Ich hatte schon die Türfalle in der Hand, als das Telefon klingelte. Blöch nahm ab, hörte kurz zu und bedeutete mir zu bleiben. Der Anruf kam vom Schweizer Fernsehen. Man zeigte sich besorgt, dass Mani Matter etwas zugestossen sein könnte. Der Liedermacher sei in Rapperswil SG für ein Konzert erwartet worden. Doch niemand wisse etwas über seinen Verbleib. Matter habe wohl von Zürich aus die Autobahn nach Pfäffikon SZ benützt, um nach Rapperswil zu gelangen.
Ich rief sofort den Mediensprecher der Zürcher Kantonspolizei an, um mich zu erkundigen, ob es einen Unfall auf der N3 gegeben habe, in den Mani Matter hätte involviert sein können.

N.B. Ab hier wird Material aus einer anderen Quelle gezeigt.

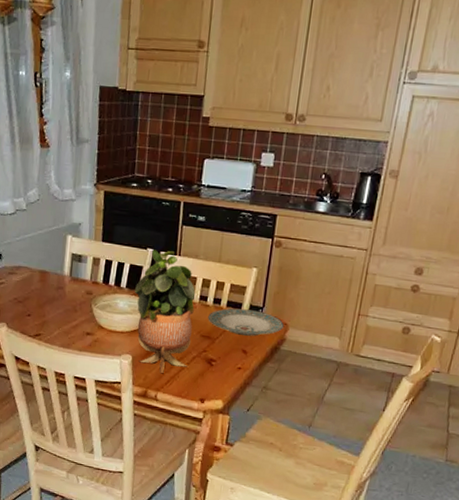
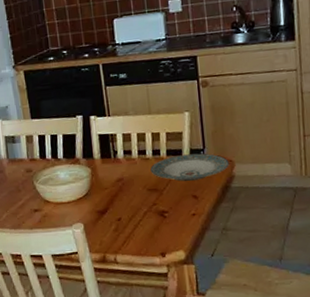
potted plant: present [134,249,195,374] -> none [72,113,141,236]

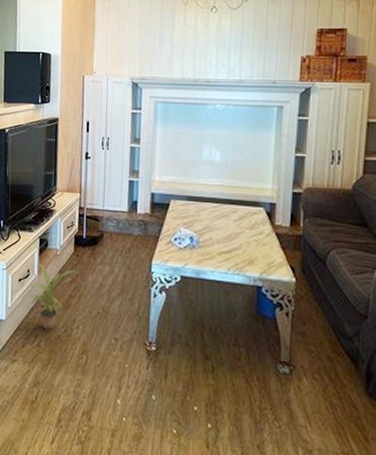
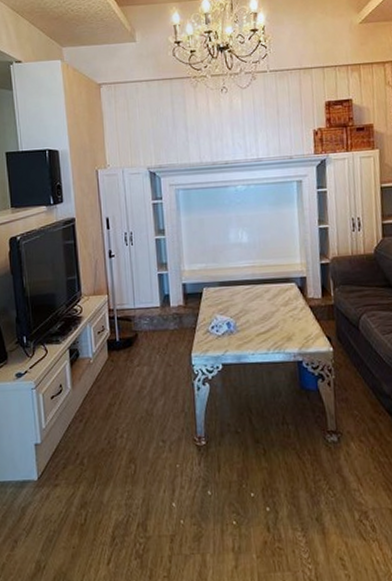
potted plant: present [28,263,75,330] -> none [63,376,112,445]

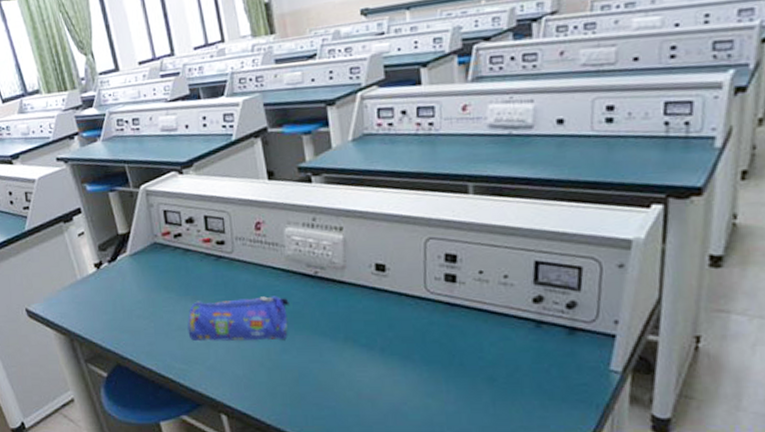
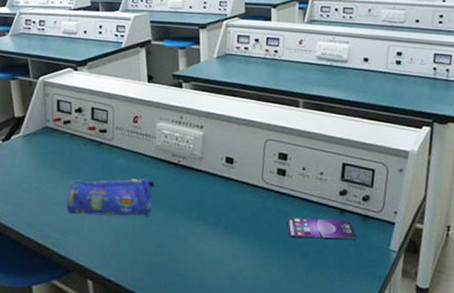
smartphone: none [462,334,561,360] -> present [287,218,357,240]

Dem war leider so, es gab eine Karambolage bei Kilchberg ZH mit verschiedenen Fahrzeugen, darunter ein Lastwagen mit Anhänger.
Für mich war damals das Ausrücken zu schweren Unfällen beinahe tagesüblich. In den Siebzigerjahren gab es vor der Gurtenpflicht jährlich bis zu 1800 Verkehrstote – heute sind es noch etwa deren 200. Fotoreporter besassen einen speziellen Polizeireporter-Ausweis, um bei abgesperrten Strassen bis zum Unfallplatz fahren zu können.

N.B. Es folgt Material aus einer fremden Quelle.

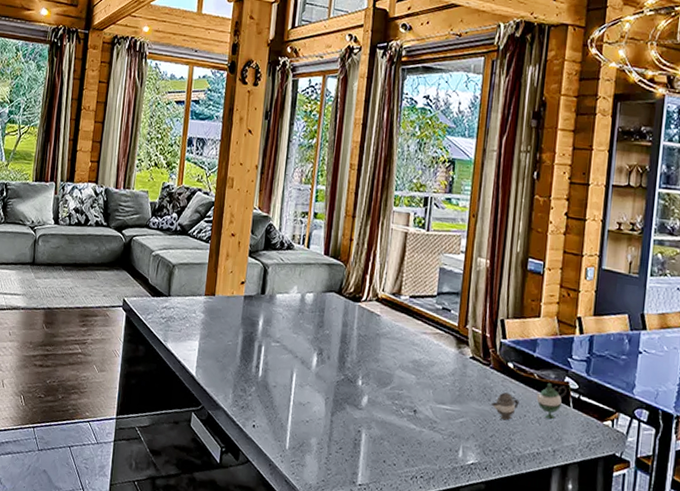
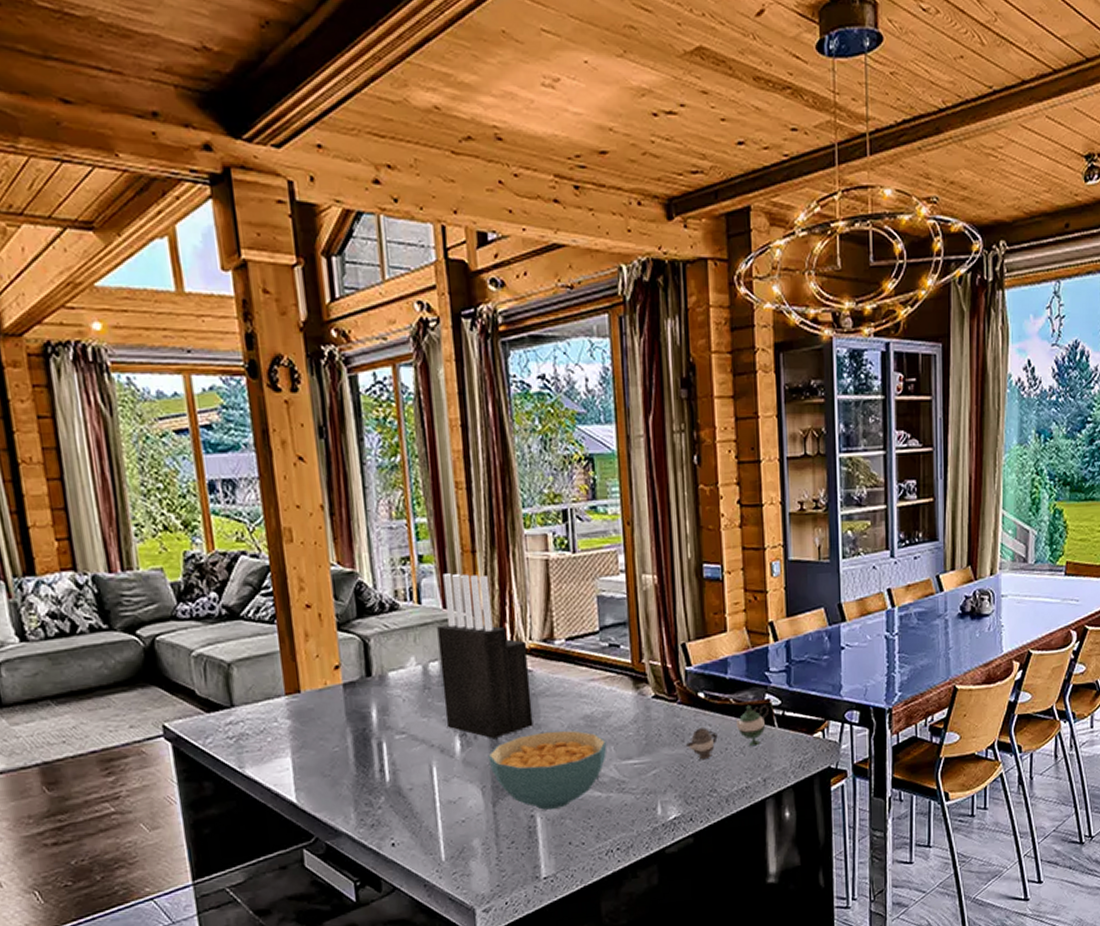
knife block: none [309,229,379,363] -> present [437,573,533,739]
cereal bowl: none [335,365,428,431] -> present [488,730,607,810]

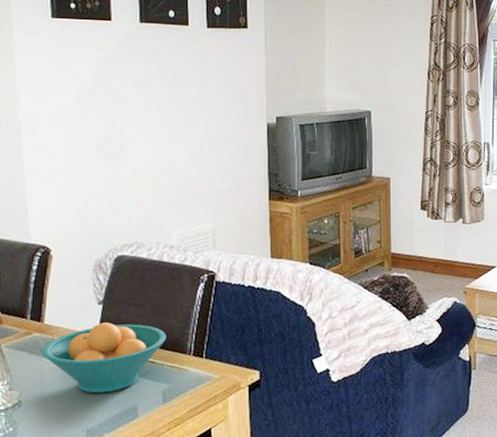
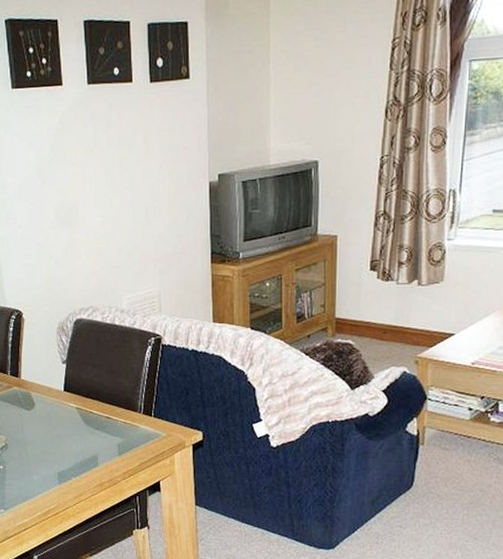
fruit bowl: present [42,322,166,394] -> none [21,380,120,443]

Mani Matter hatte keine Chance
So war es auch bei diesem schweren Unfall. Alles war in gleissendes Scheinwerferlicht getaucht, das Kreischen der funkensprühenden Trennscheibe war zu hören. Mit Spezialwerkzeugen barg die Feuerwehr das eingeklemmte Unfallopfer aus dem Autowrack.
Der verantwortliche Polizeioffizier bestätigte mir, dass es sich beim Toten um Mani Matter handle. Der Liedermacher war beim Aufprall getötet worden. Neben dem Lastenzug waren drei weitere Personenwagen in den Unfall verwickelt. Sechs Personen wurden insgesamt verletzt.
Die «NZZ» schrieb tags darauf, Matter habe vermutlich die Geschwindigkeit eines vor ihm fahrenden Lastenzugs falsch eingeschätzt und sei beim Überholen auf das linke Hinterrad des Lastwagenanhängers aufgefahren. Dadurch schleuderte sein Fahrzeug auf die Überholspur und kippte auf die Seite. Zwei nachfolgende Autos krachten ebenfalls in den Anhänger, wurden weggeschleudert und touchierten Matters Auto.
Ein Polizeibeamter: «Er hatte rabenschwarzes Pech»
Ich konnte neulich mit einem pensionierten Beamten sprechen, der damals ebenfalls ausgerückt war. «Mani Matter hat rabenschwarzes Pech gehabt, dass er mit normaler Geschwindigkeit plötzlich den Lastenzug vor sich hatte. Dieser war in Zürich-Wollishofen auf die N3 gefahren. In der damaligen Zeit konnten solche schweren Vehikel nur langsam beschleunigen. Das schleichende Fahrzeug mit ungefähr 40 km/h war für Matter wie ein plötzlich aufgetauchtes Hindernis.»
Ich fuhr danach auf die Redaktion, um meine Bilder zu entwickeln. Erst später auf der Heimfahrt wurde mir bewusst, welch grossen Verlust wir alle mit dem Tod des genialen Liedermachers erfahren hatten.